▸ **What is being asked**: Can you arrange every line of the items below as a single numbered list, leaving out any blank lines?

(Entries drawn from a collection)

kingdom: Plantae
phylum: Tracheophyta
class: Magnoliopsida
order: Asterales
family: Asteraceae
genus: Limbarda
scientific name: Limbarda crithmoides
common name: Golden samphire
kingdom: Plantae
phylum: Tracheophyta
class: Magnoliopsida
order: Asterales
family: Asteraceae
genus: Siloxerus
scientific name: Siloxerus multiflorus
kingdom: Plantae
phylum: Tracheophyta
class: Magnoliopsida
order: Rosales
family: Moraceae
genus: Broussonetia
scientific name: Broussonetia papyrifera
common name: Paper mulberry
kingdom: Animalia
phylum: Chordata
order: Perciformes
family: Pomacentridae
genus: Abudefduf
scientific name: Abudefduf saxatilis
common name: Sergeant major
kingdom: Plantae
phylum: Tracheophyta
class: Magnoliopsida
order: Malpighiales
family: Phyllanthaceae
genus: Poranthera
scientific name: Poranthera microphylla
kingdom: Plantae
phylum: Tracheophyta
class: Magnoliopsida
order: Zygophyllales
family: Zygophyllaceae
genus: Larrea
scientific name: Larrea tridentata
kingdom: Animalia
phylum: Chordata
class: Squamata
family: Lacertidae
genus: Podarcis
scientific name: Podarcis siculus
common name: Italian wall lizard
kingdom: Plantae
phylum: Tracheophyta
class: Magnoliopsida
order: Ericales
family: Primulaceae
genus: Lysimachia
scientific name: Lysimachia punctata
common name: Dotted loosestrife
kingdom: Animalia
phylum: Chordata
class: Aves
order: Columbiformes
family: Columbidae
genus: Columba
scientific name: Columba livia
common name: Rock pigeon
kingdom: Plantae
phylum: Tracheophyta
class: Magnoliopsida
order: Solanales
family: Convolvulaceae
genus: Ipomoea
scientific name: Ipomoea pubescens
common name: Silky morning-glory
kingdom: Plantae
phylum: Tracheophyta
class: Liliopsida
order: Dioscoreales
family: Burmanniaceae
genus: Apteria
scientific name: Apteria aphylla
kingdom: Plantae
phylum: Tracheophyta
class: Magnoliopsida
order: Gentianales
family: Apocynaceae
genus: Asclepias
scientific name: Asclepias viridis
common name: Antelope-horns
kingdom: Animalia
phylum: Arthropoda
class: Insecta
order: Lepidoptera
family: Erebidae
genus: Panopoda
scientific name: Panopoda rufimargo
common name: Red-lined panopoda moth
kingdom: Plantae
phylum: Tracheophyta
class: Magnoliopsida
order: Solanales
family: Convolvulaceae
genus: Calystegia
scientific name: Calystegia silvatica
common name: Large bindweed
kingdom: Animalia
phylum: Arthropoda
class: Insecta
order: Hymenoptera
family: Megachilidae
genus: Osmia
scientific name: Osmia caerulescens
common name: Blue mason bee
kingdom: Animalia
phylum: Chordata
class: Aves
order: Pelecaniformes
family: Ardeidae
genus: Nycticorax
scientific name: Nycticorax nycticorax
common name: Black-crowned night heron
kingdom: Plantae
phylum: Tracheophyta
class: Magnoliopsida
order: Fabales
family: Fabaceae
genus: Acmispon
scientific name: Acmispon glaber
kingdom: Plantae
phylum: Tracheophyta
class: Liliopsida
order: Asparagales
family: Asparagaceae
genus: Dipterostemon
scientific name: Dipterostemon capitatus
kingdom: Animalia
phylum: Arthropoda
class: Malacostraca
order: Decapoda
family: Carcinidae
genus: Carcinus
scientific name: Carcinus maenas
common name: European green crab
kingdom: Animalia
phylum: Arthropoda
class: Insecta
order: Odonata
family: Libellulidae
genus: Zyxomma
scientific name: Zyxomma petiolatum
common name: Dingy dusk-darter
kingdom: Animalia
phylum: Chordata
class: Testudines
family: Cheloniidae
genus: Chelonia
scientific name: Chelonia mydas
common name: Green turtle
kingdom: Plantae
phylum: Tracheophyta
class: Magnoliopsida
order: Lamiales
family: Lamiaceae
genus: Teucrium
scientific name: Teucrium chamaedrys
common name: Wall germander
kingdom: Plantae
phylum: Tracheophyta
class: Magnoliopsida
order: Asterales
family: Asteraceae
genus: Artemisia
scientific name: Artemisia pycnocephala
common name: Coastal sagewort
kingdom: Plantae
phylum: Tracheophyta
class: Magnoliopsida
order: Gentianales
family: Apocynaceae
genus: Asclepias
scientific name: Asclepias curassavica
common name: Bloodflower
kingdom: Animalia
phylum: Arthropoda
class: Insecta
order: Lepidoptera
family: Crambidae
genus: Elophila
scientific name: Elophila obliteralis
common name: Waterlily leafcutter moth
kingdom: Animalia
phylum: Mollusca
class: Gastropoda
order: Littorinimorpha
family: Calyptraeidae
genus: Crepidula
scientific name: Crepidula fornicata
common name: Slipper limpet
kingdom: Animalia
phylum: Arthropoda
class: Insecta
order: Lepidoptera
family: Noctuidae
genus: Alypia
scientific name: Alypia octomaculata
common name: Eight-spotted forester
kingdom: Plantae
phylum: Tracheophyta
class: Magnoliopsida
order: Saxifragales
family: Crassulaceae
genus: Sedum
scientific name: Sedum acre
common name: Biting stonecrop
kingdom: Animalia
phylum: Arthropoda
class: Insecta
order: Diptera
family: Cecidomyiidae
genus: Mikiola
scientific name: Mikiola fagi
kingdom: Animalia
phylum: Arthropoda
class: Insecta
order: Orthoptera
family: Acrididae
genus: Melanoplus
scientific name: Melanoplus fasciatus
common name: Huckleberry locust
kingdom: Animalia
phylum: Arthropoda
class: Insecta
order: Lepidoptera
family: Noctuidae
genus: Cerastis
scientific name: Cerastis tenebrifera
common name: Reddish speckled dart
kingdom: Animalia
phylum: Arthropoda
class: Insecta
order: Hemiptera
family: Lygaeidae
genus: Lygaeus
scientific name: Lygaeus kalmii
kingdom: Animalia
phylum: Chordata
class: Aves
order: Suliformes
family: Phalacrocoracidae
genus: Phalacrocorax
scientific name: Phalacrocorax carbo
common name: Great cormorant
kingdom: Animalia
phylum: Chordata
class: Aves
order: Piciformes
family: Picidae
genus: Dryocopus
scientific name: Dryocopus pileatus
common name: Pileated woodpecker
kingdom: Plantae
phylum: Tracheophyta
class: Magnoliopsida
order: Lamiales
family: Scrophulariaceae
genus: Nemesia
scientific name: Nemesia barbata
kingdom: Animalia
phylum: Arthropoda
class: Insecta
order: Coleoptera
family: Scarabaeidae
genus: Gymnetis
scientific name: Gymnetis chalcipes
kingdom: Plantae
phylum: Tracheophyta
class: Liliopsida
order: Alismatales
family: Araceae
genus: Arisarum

▸ **Exercise solution**:
1. kingdom: Plantae
2. phylum: Tracheophyta
3. class: Magnoliopsida
4. order: Asterales
5. family: Asteraceae
6. genus: Limbarda
7. scientific name: Limbarda crithmoides
8. common name: Golden samphire
9. kingdom: Plantae
10. phylum: Tracheophyta
11. class: Magnoliopsida
12. order: Asterales
13. family: Asteraceae
14. genus: Siloxerus
15. scientific name: Siloxerus multiflorus
16. kingdom: Plantae
17. phylum: Tracheophyta
18. class: Magnoliopsida
19. order: Rosales
20. family: Moraceae
21. genus: Broussonetia
22. scientific name: Broussonetia papyrifera
23. common name: Paper mulberry
24. kingdom: Animalia
25. phylum: Chordata
26. order: Perciformes
27. family: Pomacentridae
28. genus: Abudefduf
29. scientific name: Abudefduf saxatilis
30. common name: Sergeant major
31. kingdom: Plantae
32. phylum: Tracheophyta
33. class: Magnoliopsida
34. order: Malpighiales
35. family: Phyllanthaceae
36. genus: Poranthera
37. scientific name: Poranthera microphylla
38. kingdom: Plantae
39. phylum: Tracheophyta
40. class: Magnoliopsida
41. order: Zygophyllales
42. family: Zygophyllaceae
43. genus: Larrea
44. scientific name: Larrea tridentata
45. kingdom: Animalia
46. phylum: Chordata
47. class: Squamata
48. family: Lacertidae
49. genus: Podarcis
50. scientific name: Podarcis siculus
51. common name: Italian wall lizard
52. kingdom: Plantae
53. phylum: Tracheophyta
54. class: Magnoliopsida
55. order: Ericales
56. family: Primulaceae
57. genus: Lysimachia
58. scientific name: Lysimachia punctata
59. common name: Dotted loosestrife
60. kingdom: Animalia
61. phylum: Chordata
62. class: Aves
63. order: Columbiformes
64. family: Columbidae
65. genus: Columba
66. scientific name: Columba livia
67. common name: Rock pigeon
68. kingdom: Plantae
69. phylum: Tracheophyta
70. class: Magnoliopsida
71. order: Solanales
72. family: Convolvulaceae
73. genus: Ipomoea
74. scientific name: Ipomoea pubescens
75. common name: Silky morning-glory
76. kingdom: Plantae
77. phylum: Tracheophyta
78. class: Liliopsida
79. order: Dioscoreales
80. family: Burmanniaceae
81. genus: Apteria
82. scientific name: Apteria aphylla
83. kingdom: Plantae
84. phylum: Tracheophyta
85. class: Magnoliopsida
86. order: Gentianales
87. family: Apocynaceae
88. genus: Asclepias
89. scientific name: Asclepias viridis
90. common name: Antelope-horns
91. kingdom: Animalia
92. phylum: Arthropoda
93. class: Insecta
94. order: Lepidoptera
95. family: Erebidae
96. genus: Panopoda
97. scientific name: Panopoda rufimargo
98. common name: Red-lined panopoda moth
99. kingdom: Plantae
100. phylum: Tracheophyta
101. class: Magnoliopsida
102. order: Solanales
103. family: Convolvulaceae
104. genus: Calystegia
105. scientific name: Calystegia silvatica
106. common name: Large bindweed
107. kingdom: Animalia
108. phylum: Arthropoda
109. class: Insecta
110. order: Hymenoptera
111. family: Megachilidae
112. genus: Osmia
113. scientific name: Osmia caerulescens
114. common name: Blue mason bee
115. kingdom: Animalia
116. phylum: Chordata
117. class: Aves
118. order: Pelecaniformes
119. family: Ardeidae
120. genus: Nycticorax
121. scientific name: Nycticorax nycticorax
122. common name: Black-crowned night heron
123. kingdom: Plantae
124. phylum: Tracheophyta
125. class: Magnoliopsida
126. order: Fabales
127. family: Fabaceae
128. genus: Acmispon
129. scientific name: Acmispon glaber
130. kingdom: Plantae
131. phylum: Tracheophyta
132. class: Liliopsida
133. order: Asparagales
134. family: Asparagaceae
135. genus: Dipterostemon
136. scientific name: Dipterostemon capitatus
137. kingdom: Animalia
138. phylum: Arthropoda
139. class: Malacostraca
140. order: Decapoda
141. family: Carcinidae
142. genus: Carcinus
143. scientific name: Carcinus maenas
144. common name: European green crab
145. kingdom: Animalia
146. phylum: Arthropoda
147. class: Insecta
148. order: Odonata
149. family: Libellulidae
150. genus: Zyxomma
151. scientific name: Zyxomma petiolatum
152. common name: Dingy dusk-darter
153. kingdom: Animalia
154. phylum: Chordata
155. class: Testudines
156. family: Cheloniidae
157. genus: Chelonia
158. scientific name: Chelonia mydas
159. common name: Green turtle
160. kingdom: Plantae
161. phylum: Tracheophyta
162. class: Magnoliopsida
163. order: Lamiales
164. family: Lamiaceae
165. genus: Teucrium
166. scientific name: Teucrium chamaedrys
167. common name: Wall germander
168. kingdom: Plantae
169. phylum: Tracheophyta
170. class: Magnoliopsida
171. order: Asterales
172. family: Asteraceae
173. genus: Artemisia
174. scientific name: Artemisia pycnocephala
175. common name: Coastal sagewort
176. kingdom: Plantae
177. phylum: Tracheophyta
178. class: Magnoliopsida
179. order: Gentianales
180. family: Apocynaceae
181. genus: Asclepias
182. scientific name: Asclepias curassavica
183. common name: Bloodflower
184. kingdom: Animalia
185. phylum: Arthropoda
186. class: Insecta
187. order: Lepidoptera
188. family: Crambidae
189. genus: Elophila
190. scientific name: Elophila obliteralis
191. common name: Waterlily leafcutter moth
192. kingdom: Animalia
193. phylum: Mollusca
194. class: Gastropoda
195. order: Littorinimorpha
196. family: Calyptraeidae
197. genus: Crepidula
198. scientific name: Crepidula fornicata
199. common name: Slipper limpet
200. kingdom: Animalia
201. phylum: Arthropoda
202. class: Insecta
203. order: Lepidoptera
204. family: Noctuidae
205. genus: Alypia
206. scientific name: Alypia octomaculata
207. common name: Eight-spotted forester
208. kingdom: Plantae
209. phylum: Tracheophyta
210. class: Magnoliopsida
211. order: Saxifragales
212. family: Crassulaceae
213. genus: Sedum
214. scientific name: Sedum acre
215. common name: Biting stonecrop
216. kingdom: Animalia
217. phylum: Arthropoda
218. class: Insecta
219. order: Diptera
220. family: Cecidomyiidae
221. genus: Mikiola
222. scientific name: Mikiola fagi
223. kingdom: Animalia
224. phylum: Arthropoda
225. class: Insecta
226. order: Orthoptera
227. family: Acrididae
228. genus: Melanoplus
229. scientific name: Melanoplus fasciatus
230. common name: Huckleberry locust
231. kingdom: Animalia
232. phylum: Arthropoda
233. class: Insecta
234. order: Lepidoptera
235. family: Noctuidae
236. genus: Cerastis
237. scientific name: Cerastis tenebrifera
238. common name: Reddish speckled dart
239. kingdom: Animalia
240. phylum: Arthropoda
241. class: Insecta
242. order: Hemiptera
243. family: Lygaeidae
244. genus: Lygaeus
245. scientific name: Lygaeus kalmii
246. kingdom: Animalia
247. phylum: Chordata
248. class: Aves
249. order: Suliformes
250. family: Phalacrocoracidae
251. genus: Phalacrocorax
252. scientific name: Phalacrocorax carbo
253. common name: Great cormorant
254. kingdom: Animalia
255. phylum: Chordata
256. class: Aves
257. order: Piciformes
258. family: Picidae
259. genus: Dryocopus
260. scientific name: Dryocopus pileatus
261. common name: Pileated woodpecker
262. kingdom: Plantae
263. phylum: Tracheophyta
264. class: Magnoliopsida
265. order: Lamiales
266. family: Scrophulariaceae
267. genus: Nemesia
268. scientific name: Nemesia barbata
269. kingdom: Animalia
270. phylum: Arthropoda
271. class: Insecta
272. order: Coleoptera
273. family: Scarabaeidae
274. genus: Gymnetis
275. scientific name: Gymnetis chalcipes
276. kingdom: Plantae
277. phylum: Tracheophyta
278. class: Liliopsida
279. order: Alismatales
280. family: Araceae
281. genus: Arisarum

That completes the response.